● **Work instruction A**:
In the forum thread below about engines running backward, give the passage from "Someone told me" up to and including "Flip the mixer..." again, swapping "Cummins" for "Detroit".

######

My motors are designed to run CC and at high rpm's (10,000-20,000). The port is timed on the crank shaft (shnearl) so it can't run in reverse at higher rpm. 

Bob


----------



## NYCB (Sep 20, 2010)

Someone told me you could get the older Cummins Diesels running backwards but they basically killed themselves doing it it.

If it happened black smoke would pour out of the air intake and it would suck its own oil for fuel, basically making a run away engine getting ready to seize.

Some quick thinking could probably stall it.


----------



## greg24k (May 19, 2007)

Flip the mixer...


----------



## dakzaag (Jan 6, 2009)

I killed a Mack one time by accidently shifting into reverse at a very low speed. After the engine died, I let off the clutch and it started back up, but black smoke poured out the breather pot. I knew it was running backward, but it would not shut off (had the old knob you pulled to shut off the fuel.)

######

● **Work instruction B**:
Reproduce the records word for word from the line with "Artikelnr: ZBA1S" up to and including the line with "păsări de interes comunitar", and omit the pictures.

######

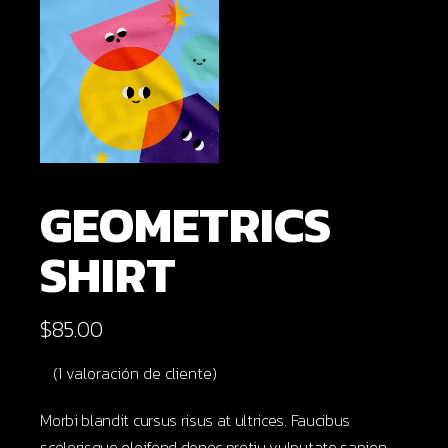
GEOMETRICS
SHIRT
$
85.00
(
1
valoración de cliente)
Morbi blandit cursus risus at ultrices. Faucibus
scelerisque eleifend donec pretiu vulputate sapien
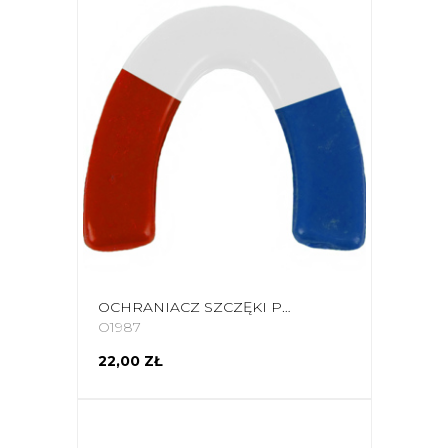
OCHRANIACZ SZCZĘKI POJEDYNCZY EVOLUTION 3 KOLORY OZ 020NBC
O1987
22,00 ZŁ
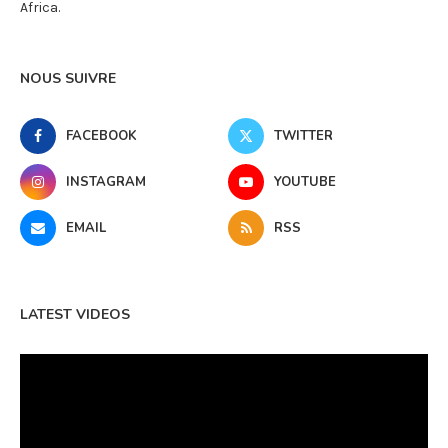
Africa.
NOUS SUIVRE
FACEBOOK
TWITTER
INSTAGRAM
YOUTUBE
EMAIL
RSS
LATEST VIDEOS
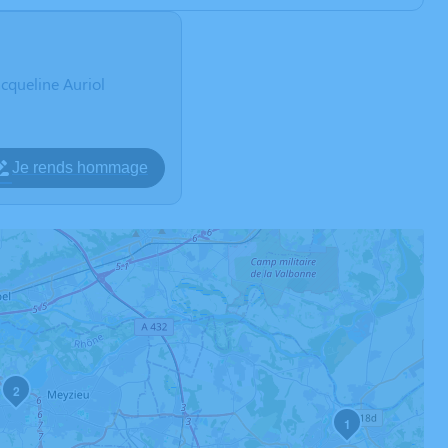
cqueline Auriol
Je rends hommage
2
1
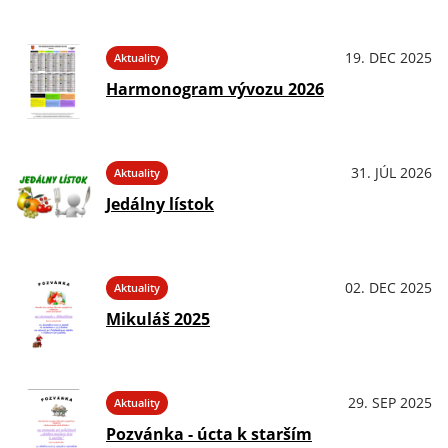
19. DEC 2025
Aktuality
Harmonogram vývozu 2026
31. JÚL 2026
Aktuality
Jedálny lístok
02. DEC 2025
Aktuality
Mikuláš 2025
29. SEP 2025
Aktuality
Pozvánka - úcta k starším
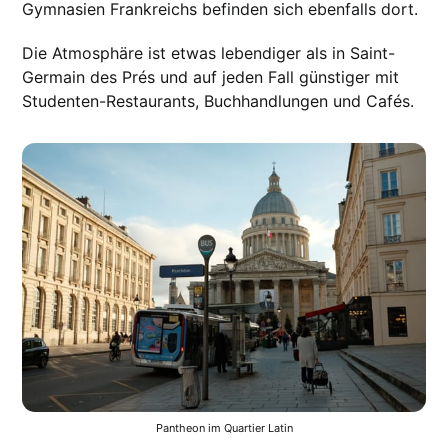
Gymnasien Frankreichs befinden sich ebenfalls dort.
Die Atmosphäre ist etwas lebendiger als in Saint-
Germain des Prés und auf jeden Fall günstiger mit
Studenten-Restaurants, Buchhandlungen und Cafés.
Pantheon im Quartier Latin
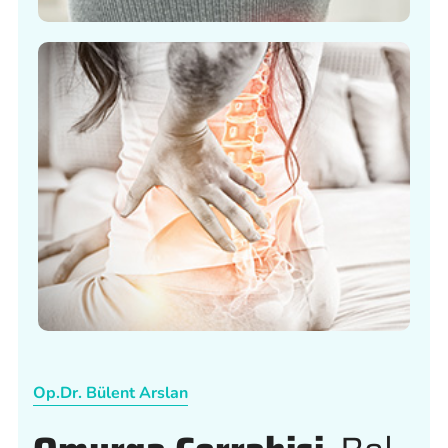
Op.Dr. Bülent Arslan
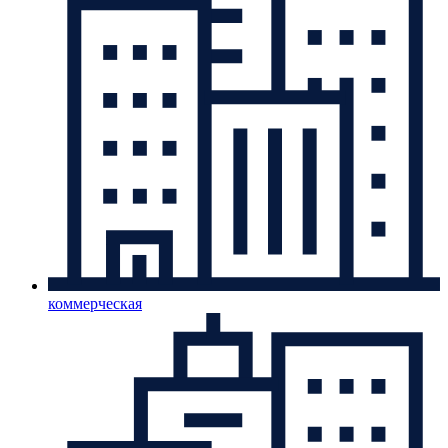
коммерческая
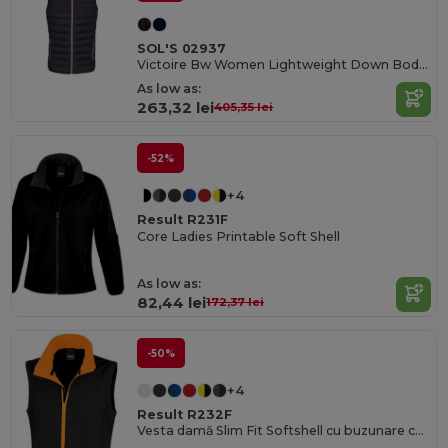
SOL'S 02937
Victoire Bw Women Lightweight Down Bodywarmer
As low as:
263,32 lei
405,35 lei
-52%
+4
Result R231F
Core Ladies Printable Soft Shell
As low as:
82,44 lei
172,37 lei
-50%
+4
Result R232F
Vesta damă Slim Fit Softshell cu buzunare cu fermoar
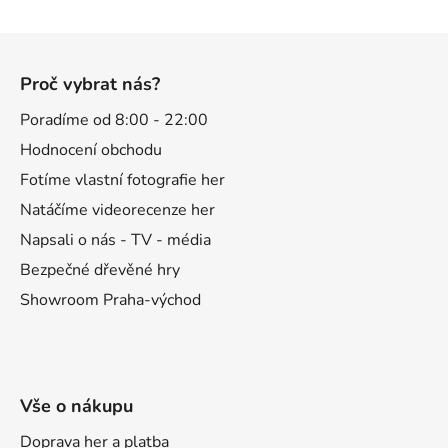
s
u
Z
á
Proč vybrat nás?
p
a
Poradíme od 8:00 - 22:00
t
Hodnocení obchodu
í
Fotíme vlastní fotografie her
Natáčíme videorecenze her
Napsali o nás - TV - média
Bezpečné dřevěné hry
Showroom Praha-východ
Vše o nákupu
Doprava her a platba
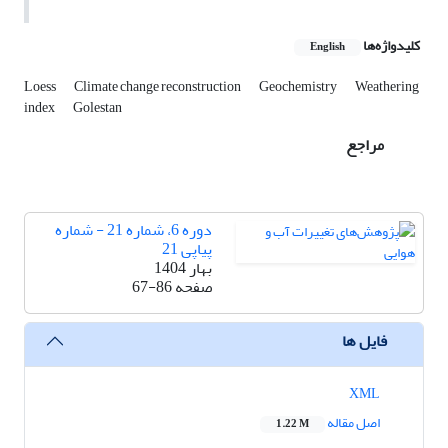
کلیدواژه‌ها
English
Loess
Climate change reconstruction
Geochemistry
Weathering
index
Golestan
مراجع
دوره 6، شماره 21 - شماره
پیاپی 21
بهار 1404
صفحه
67-86
فایل ها
XML
اصل مقاله
1.22 M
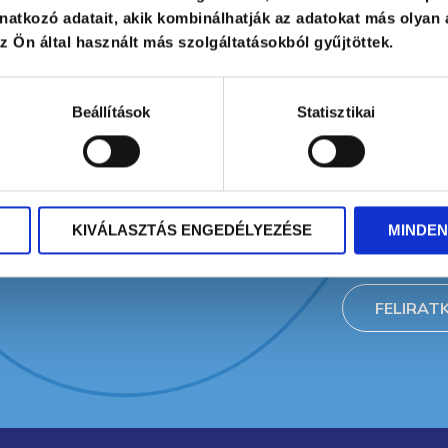
atkozó adatait, akik kombinálhatják az adatokat más olyan 
 Ön által használt más szolgáltatásokból gyűjtöttek.
 aktuális
ájú
Beállítások
Statisztikai
ebb
havonta
* A jelölőn
megadott sz
KIVÁLASZTÁS ENGEDÉLYEZÉSE
MINDEN
adatkezelés
FELIRAT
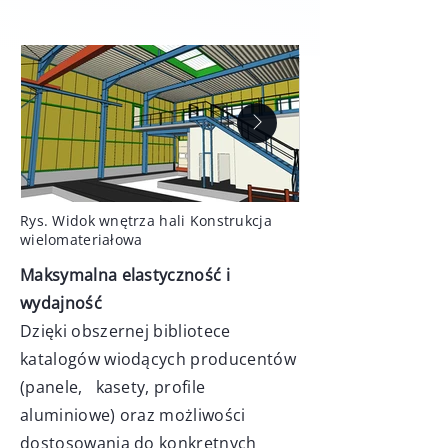
Rys. Widok wnętrza hali Konstrukcja
wielomateriałowa
Maksymalna elastyczność i
wydajność
Dzięki obszernej bibliotece
katalogów wiodących producentów
(panele, kasety, profile
aluminiowe) oraz możliwości
dostosowania do konkretnych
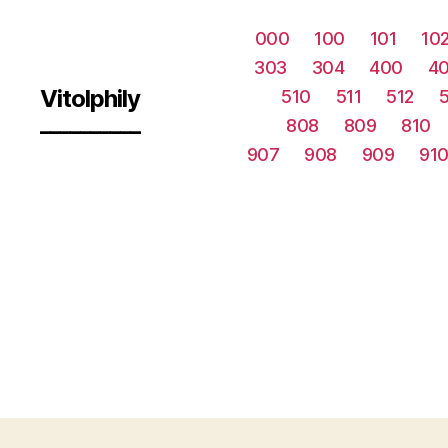
000
100
101
10
303
304
400
40
Vitolphily
510
511
512
__________
808
809
810
907
908
909
91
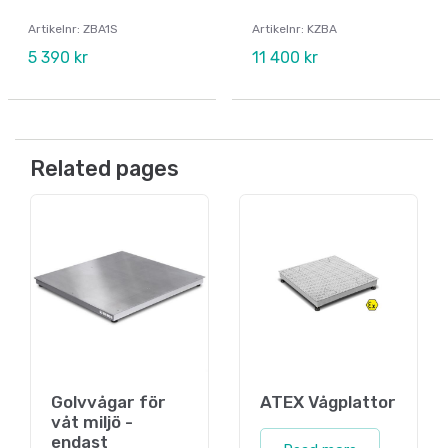
Artikelnr: ZBA1S
Artikelnr: KZBA
5 390 kr
11 400 kr
Related pages
Golvvågar för
ATEX Vågplattor
våt miljö -
endast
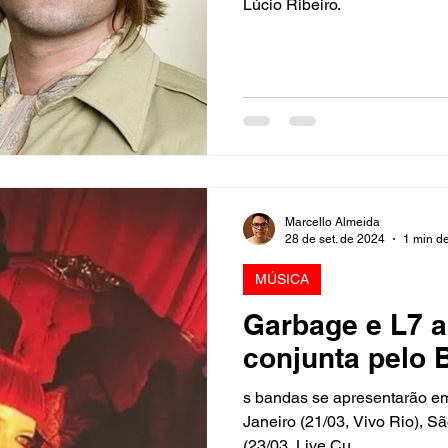
Lúcio Ribeiro.
Marcello Almeida
28 de set. de 2024
1 min de
MÚSICA
Garbage e L7 
conjunta pelo 
s bandas se apresentarão em
Janeiro (21/03, Vivo Rio), Sã
(23/03, Live Cu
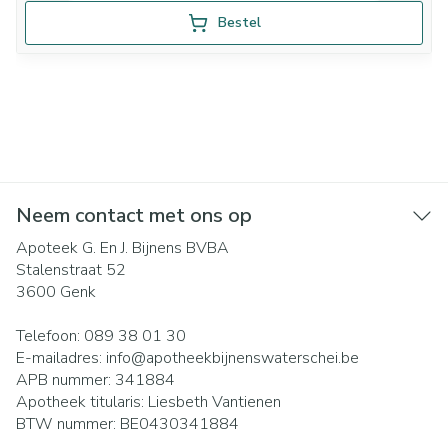
Bestel
Neem contact met ons op
Apoteek G. En J. Bijnens BVBA
Stalenstraat 52
3600
Genk
Telefoon:
089 38 01 30
E-mailadres:
info@
apotheekbijnenswaterschei.be
APB nummer:
341884
Apotheek titularis:
Liesbeth Vantienen
BTW nummer:
BE0430341884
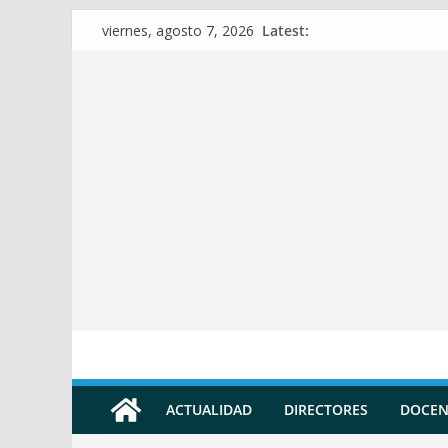
Skip
Latest:
viernes, agosto 7, 2026
to
content
ACTUALIDAD
DIRECTORES
DOCEN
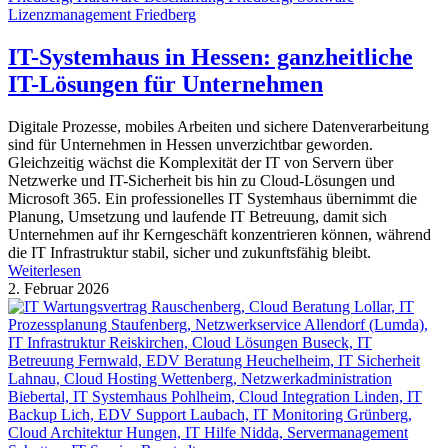
IT-Systemhaus in Hessen: ganzheitliche
IT-Lösungen für Unternehmen
Digitale Prozesse, mobiles Arbeiten und sichere Datenverarbeitung
sind für Unternehmen in Hessen unverzichtbar geworden.
Gleichzeitig wächst die Komplexität der IT von Servern über
Netzwerke und IT-Sicherheit bis hin zu Cloud-Lösungen und
Microsoft 365. Ein professionelles IT Systemhaus übernimmt die
Planung, Umsetzung und laufende IT Betreuung, damit sich
Unternehmen auf ihr Kerngeschäft konzentrieren können, während
die IT Infrastruktur stabil, sicher und zukunftsfähig bleibt.
Weiterlesen
2. Februar 2026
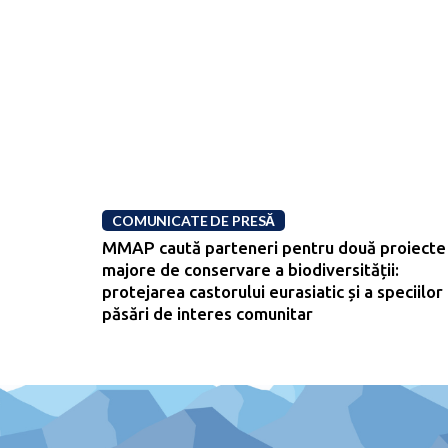
COMUNICATE DE PRESĂ
MMAP caută parteneri pentru două proiecte
majore de conservare a biodiversității:
protejarea castorului eurasiatic și a speciilor
păsări de interes comunitar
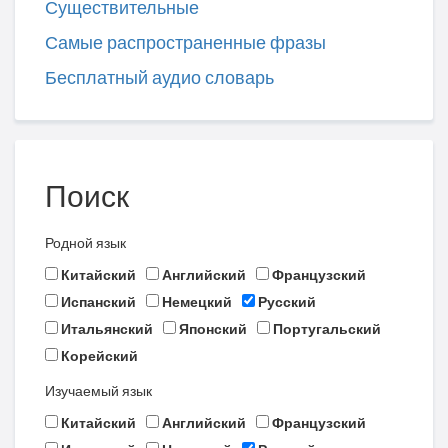
Существительные
Самые распространенные фразы
Бесплатный аудио словарь
Поиск
Родной язык
Китайский
Английский
Французский
Испанский
Немецкий
Русский
Итальянский
Японский
Португальский
Корейский
Изучаемый язык
Китайский
Английский
Французский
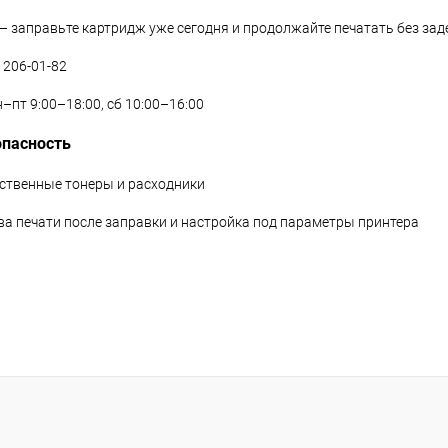
 — заправьте картридж уже сегодня и продолжайте печатать без за
) 206-01-82
–пт 9:00–18:00, сб 10:00–16:00
опасность
ественные тонеры и расходники
тва печати после заправки и настройка под параметры принтера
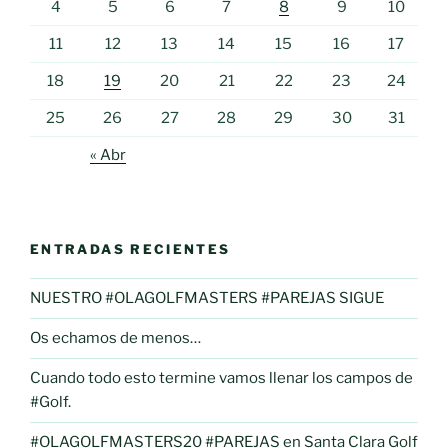
4
5
6
7
8
9
10
11
12
13
14
15
16
17
18
19
20
21
22
23
24
25
26
27
28
29
30
31
« Abr
ENTRADAS RECIENTES
NUESTRO #OLAGOLFMASTERS #PAREJAS SIGUE
Os echamos de menos…
Cuando todo esto termine vamos llenar los campos de
#Golf.
#OLAGOLFMASTERS20 #PAREJAS en Santa Clara Golf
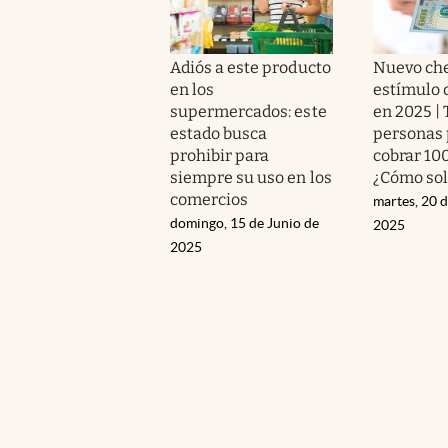
Adiós a este producto
Nuevo ch
en los
estímulo 
supermercados: este
en 2025 | 
estado busca
personas
prohibir para
cobrar 100
siempre su uso en los
¿Cómo sol
comercios
martes, 20 
domingo, 15 de Junio de
2025
2025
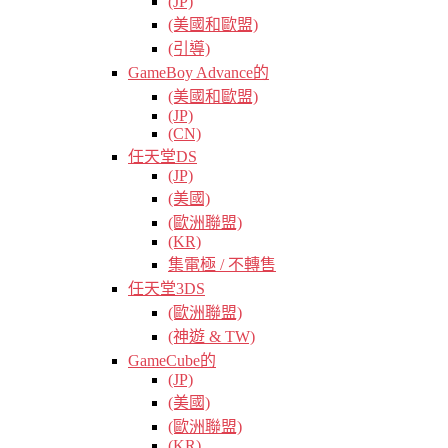
(JP)
(美國和歐盟)
(引導)
GameBoy Advance的
(美國和歐盟)
(JP)
(CN)
任天堂DS
(JP)
(美國)
(歐洲聯盟)
(KR)
集電極 / 不轉售
任天堂3DS
(歐洲聯盟)
(神遊 & TW)
GameCube的
(JP)
(美國)
(歐洲聯盟)
(KR)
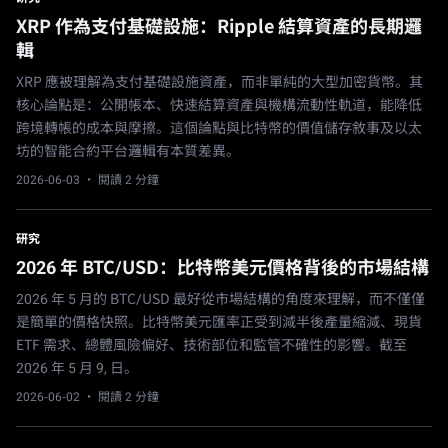
XRP 作為支付基礎設施：Ripple 結算資產的長期邏
輯
XRP 應被理解為支付基礎設施資產，而非單純的大型加密貨幣。其
核心論點是：公開帳本、快速結算資產與機構流動性軌道，能降低
跨境轉帳的成本與摩擦。這個論點與比特幣的價值儲存敘事及以太
坊的智能合約平台邏輯有本質差異。
2026-06-03
· 閱讀 2 分鐘
研究
2026 年 BTC/USD：比特幣美元價格背後的市場結構
2026 年 5 月的 BTC/USD 最好從市場結構的角度來理解，而不僅僅
是簡單的價格快照。比特幣美元匯率正受到減半後產量縮減、現貨
ETF 需求、總體風險偏好、技術部位和監管不確性的影響。截至
2026 年 5 月 9, 日。
2026-06-02
· 閱讀 2 分鐘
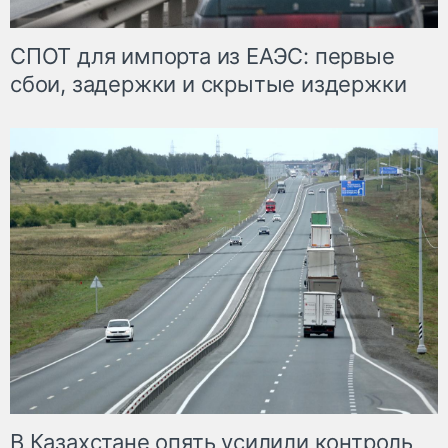
СПОТ для импорта из ЕАЭС: первые
сбои, задержки и скрытые издержки
В Казахстане опять усилили контроль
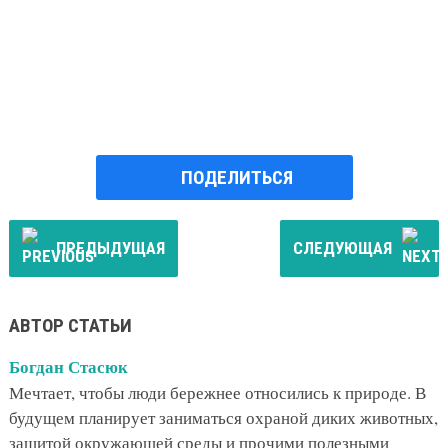
ПОДЕЛИТЬСЯ
ПРЕДЫДУЩАЯ
СЛЕДУЮЩАЯ
АВТОР СТАТЬИ
Богдан Стасюк
Мечтает, чтобы люди бережнее относились к природе. В
будущем планирует заниматься охраной диких животных,
защитой окружающей среды и прочими полезными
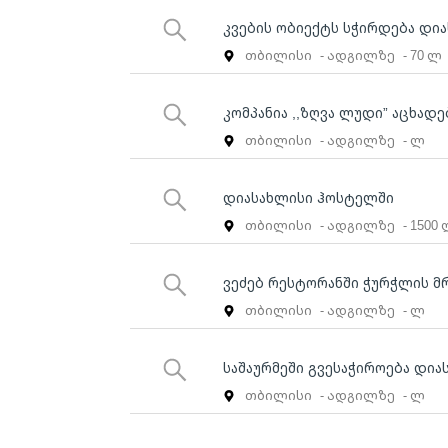
კვების ობიექტს სჭირდება დი
თბილისი
- ადგილზე
- 70 ლ
კომპანია ,,ზღვა ლუდი” აცხადე
თბილისი
- ადგილზე
- ლ
დიასახლისი ჰოსტელში
თბილისი
- ადგილზე
- 1500
ვეძებ რესტორანში ჭურჭლის მ
თბილისი
- ადგილზე
- ლ
საშაურმეში გვესაჭიროება დია
თბილისი
- ადგილზე
- ლ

######

● **Exercise output A**:
Someone told me you could get the older Detroit Diesels running backwards but they basically killed themselves doing it it.

If it happened black smoke would pour out of the air intake and it would suck its own oil for fuel, basically making a run away engine getting ready to seize.

Some quick thinking could probably stall it.


----------



## greg24k (May 19, 2007)

Flip the mixer...

● **Exercise output B**:
Artikelnr: ZBA1S
Artikelnr: KZBA
5 390 kr
11 400 kr
Related pages
Golvvågar för
ATEX Vågplattor
våt miljö -
endast
Lúcio Ribeiro.
Marcello Almeida
28 de set. de 2024
1 min de
MÚSICA
Garbage e L7 
conjunta pelo 
s bandas se apresentarão em
Janeiro (21/03, Vivo Rio), Sã
(23/03, Live Cu
Bestel
Neem contact met ons op
Apoteek G. En J. Bijnens BVBA
Stalenstraat 52
3600
Genk
Telefoon:
089 38 01 30
E-mailadres:
info@
apotheekbijnenswaterschei.be
APB nummer:
341884
Apotheek titularis:
Liesbeth Vantienen
BTW nummer:
BE0430341884
Skip
Latest:
viernes, agosto 7, 2026
to
content
ACTUALIDAD
DIRECTORES
DOCEN
IT-Systemhaus in Hessen: ganzheitliche
IT-Lösungen für Unternehmen
Digitale Prozesse, mobiles Arbeiten und sichere Datenverarbeitung
sind für Unternehmen in Hessen unverzichtbar geworden.
Gleichzeitig wächst die Komplexität der IT von Servern über
Netzwerke und IT-Sicherheit bis hin zu Cloud-Lösungen und
Microsoft 365. Ein professionelles IT Systemhaus übernimmt die
Planung, Umsetzung und laufende IT Betreuung, damit sich
Unternehmen auf ihr Kerngeschäft konzentrieren können, während
die IT Infrastruktur stabil, sicher und zukunftsfähig bleibt.
Weiterlesen
2. Februar 2026
COMUNICATE DE PRESĂ
MMAP caută parteneri pentru două proiecte
majore de conservare a biodiversității:
protejarea castorului eurasiatic și a speciilor
păsări de interes comunitar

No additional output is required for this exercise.